Although many Christians quickly think of proclaiming the gospel and prioritizing prayer as effective and essential elements of any missions strategy, additional ideas might not readily come to mind. One of the most important strategies for Christians to advocate is that a missionary learns from the local people to whom he is ministering. One might wonder, Isn’t the missionary supposed to be the teacher of the locals? Yes, the missionary does have that role, but not exclusively. In fact, if the missionary really wants to gain a hearing with the local people, the missionary will first have to learn from them. For this reason, Hudson Taylor insisted that all new missionaries with China Inland Mission begin their missionary experience by working under a Chinese pastor. This experience for the Western missionary was often difficult, but the lessons learned were invaluable. Let’s look at two strategies that involve a missionary’s humbly learning from local Christians.

One key strategy in missions is to invest in missionaries who are willing to learn the local language of a people group. Missionaries who speak the local language are the missionaries who tend to have the most fruitful, most penetrating, most cost-effective, and most enduring ministries. Let’s look at the mission field of China to illustrate this point. Prior to communism’s influence in China, most of the missionary work done in China was carried out by missionaries who learned Chinese, witnessed in Chinese, preached in Chinese, and taught in Chinese.

For example, Robert Morrison, Hudson Taylor, J.O. Frasier, Isabel Kuhn, and Gladys Aylward used the Chinese language to win the hearts of thousands to Christ. They taught entire communities to depart from paganism and follow the Bible. When China’s government became communistic, much of the Christian community in China went underground, but a believing remnant survived thanks in part to the solid foundations laid by the Chinese-speaking missionaries. As China has slowly opened up to the West in the past twenty years, the American church has begun sending thousands of Christian ESL instructors into China on teaching visas. Many of these dedicated teachers stay for two to four years, have an effective evangelistic ministry, and then sense God’s leading elsewhere. The Christian ESL teachers who have faithfully served in China are to be commended for their labors. Nonetheless, as China continues to open up to international ties with the West, the American church might want to revisit its traditional approach of sending Chinese-speaking missionaries to Chinese speaking areas. A Western missionary who spends two to four years learning Chinese at a Chinese university, and then spends his or her life serving as a Chinese-fluent missionary can have a far-reaching, long-lasting ministry. A Christian who can speak the Chinese language can set up a base in Hong Kong or Taiwan, travel to “closed” and “open” Chinese-speaking locations, and preach throughout the Chinese speaking world. Mainland China is more and more accessible, and the church in China is continually growing, even to the point of being able to send out its own missionaries. If the American church wants to have a deep, long-lasting role in the discipleship of Christians in China, Christians in the U.S.A. will have to recalibrate a strategy that involves some degree of sending missionaries who speak the local language of the Chinese people.
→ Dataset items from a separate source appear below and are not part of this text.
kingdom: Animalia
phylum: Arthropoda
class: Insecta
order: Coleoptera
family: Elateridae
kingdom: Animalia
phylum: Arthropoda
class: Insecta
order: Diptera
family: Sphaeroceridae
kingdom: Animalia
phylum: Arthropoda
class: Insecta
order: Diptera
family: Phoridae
Of course, the value of language acquisition applies to outreach to other countries besides China. Regardless of the field in question, churches who stick to the historically-proven strategy of supporting missionaries who devote themselves to learning the local language are the churches that get the most value for their missionary dollar. When a missionary finds creative ways to learn a language or empower local people to preach the gospel in a community’s heart language, the missionary is making sure the gospel is getting to the hearts of his hearers. Therefore, individuals interested in becoming missionaries need to honestly face the question, Am I willing to invest in a new language for the sake of effectively getting out the gospel? Supporters of missionaries need to ask themselves, “When I contribute to this particular missionary activity, is the gospel and discipleship material getting to people in a language that strikes the heart?
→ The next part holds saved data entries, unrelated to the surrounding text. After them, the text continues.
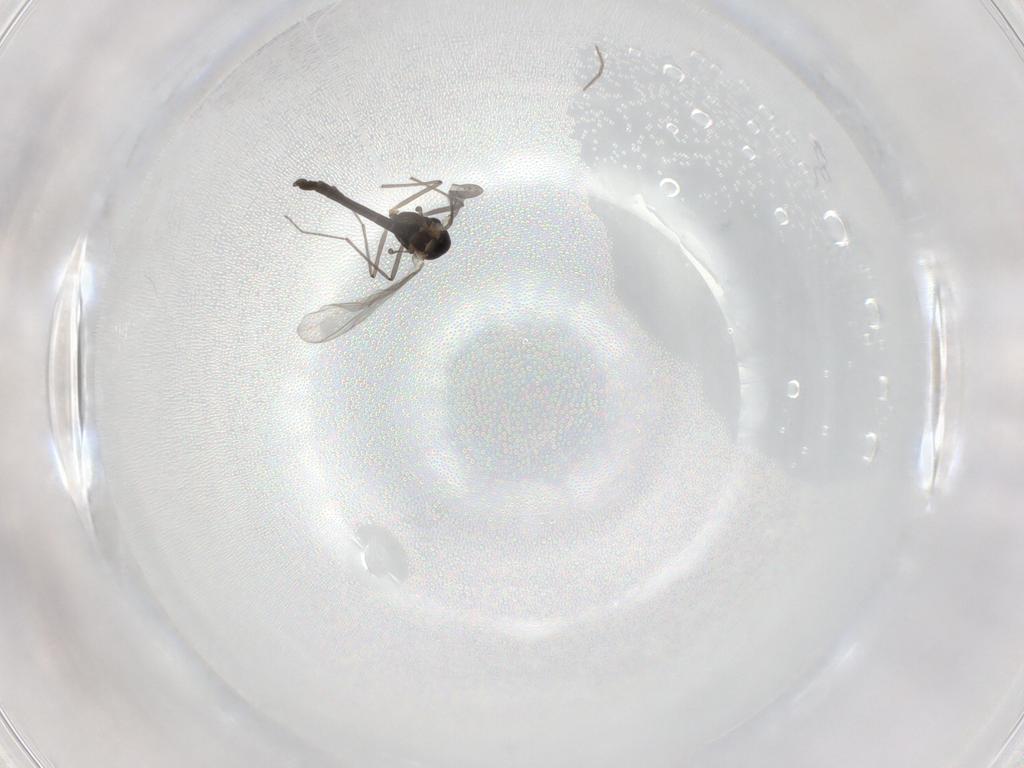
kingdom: Animalia
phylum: Arthropoda
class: Insecta
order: Diptera
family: Chironomidae
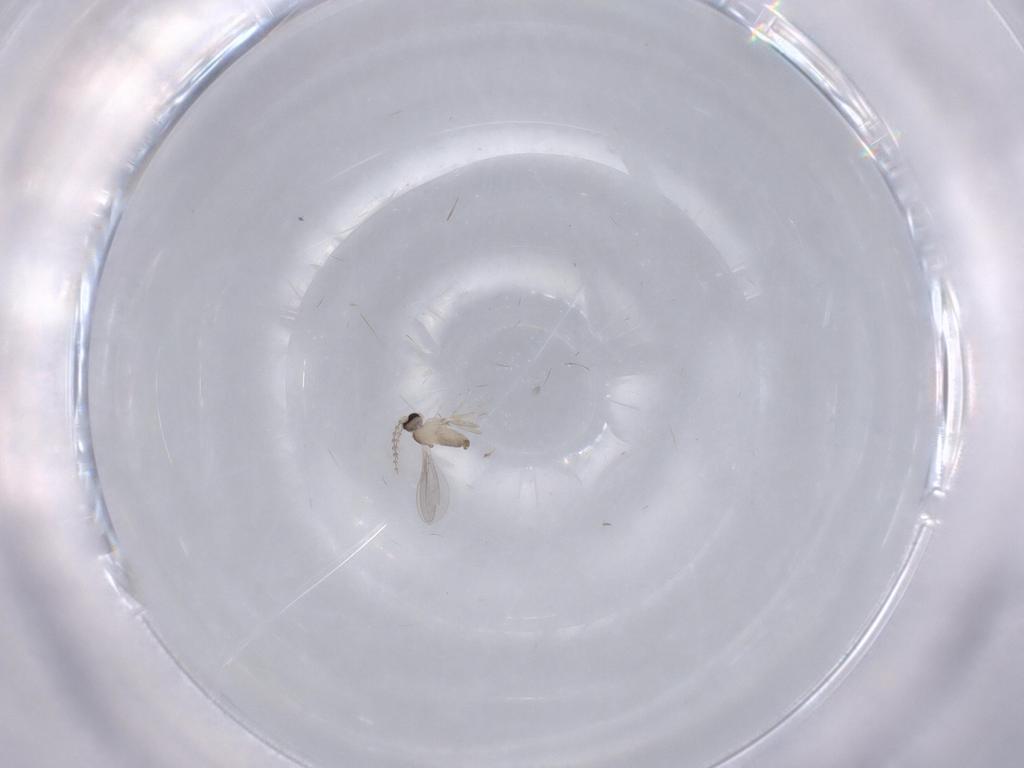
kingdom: Animalia
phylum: Arthropoda
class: Insecta
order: Diptera
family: Cecidomyiidae
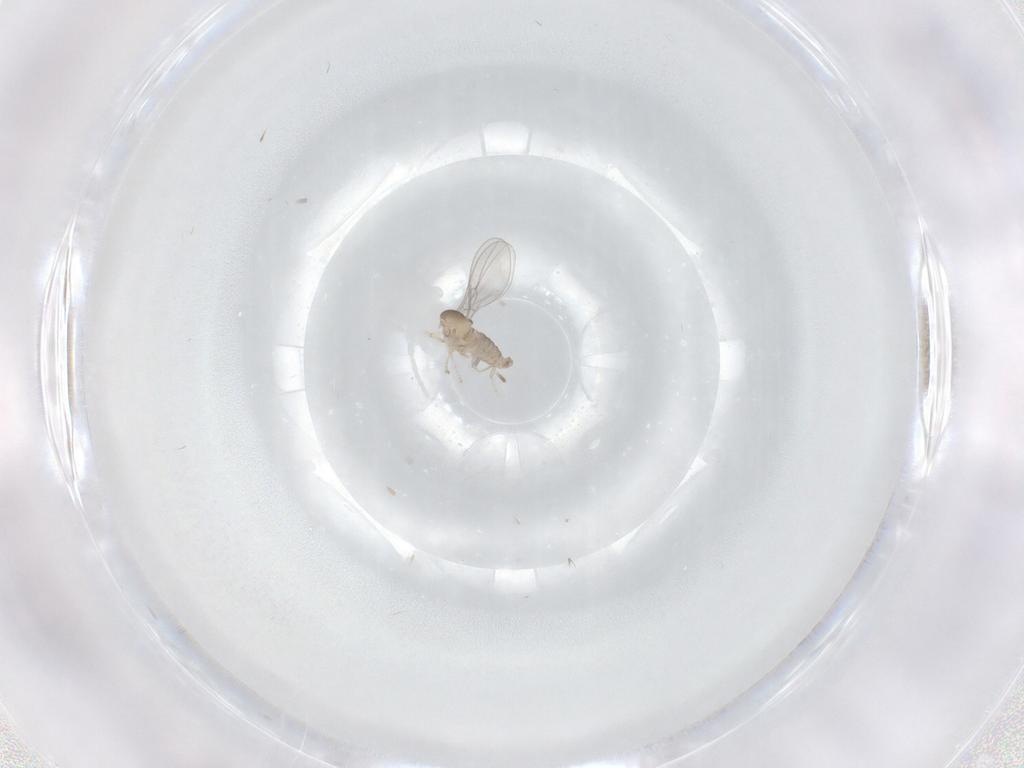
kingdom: Animalia
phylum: Arthropoda
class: Insecta
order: Diptera
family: Cecidomyiidae
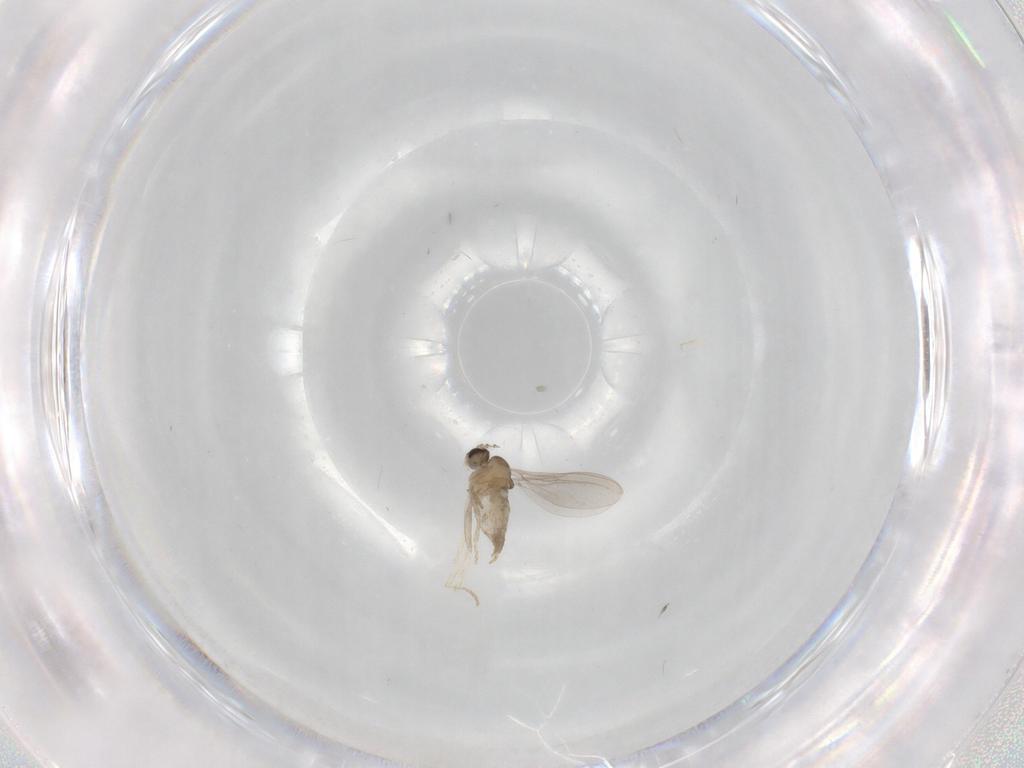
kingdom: Animalia
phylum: Arthropoda
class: Insecta
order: Diptera
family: Cecidomyiidae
A second strategy that involves learning from locals is a strategy that calls a missionary to subordinate himself at some point to the leadership of local Christians. Missionaries come and go, work and serve, live and die. When the missionary is gone, the important questions of What is left? and Who is in charge? come to the forefront. The best way for a missionary to have a lasting effect is for the missionary to eventually get out of the way by subordinating himself to a trusted local Christian. When missionaries train a local Christian, serve with him, and then humbly hold up his hands in a supportive role, an indigenous ministry can flourish. Lasting works for God’s glory emerge when local Christians sense that they are not the servants of a missionary’s work but, instead, that the missionary’s work is serving them as they accomplish God’s mission.
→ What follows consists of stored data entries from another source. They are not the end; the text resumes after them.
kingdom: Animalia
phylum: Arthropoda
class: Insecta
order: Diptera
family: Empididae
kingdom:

Not surprisingly, local Christians understand the best ways to get things done in their particular locality with their particular resources (whether the activity be growing crops, arranging a bank loan, constructing a building, fixing a meal, or organizing an evangelistic outreach). A wise missionary makes a point of learning how and why the locals do what they do. Missionaries, therefore, can ask themselves, Who am I empowering to lead and carry on ministry? Churches can hold their missionaries accountable to indigenization by asking their missionaries the question, What activities are you helping with that are led by local Christians on your mission field? The missionary who helps local Christians fulfill their ministries in a Biblical way will never have to worry about what will happen to the ministry after he leaves the field. It will continue in the capable of hands of local leadership.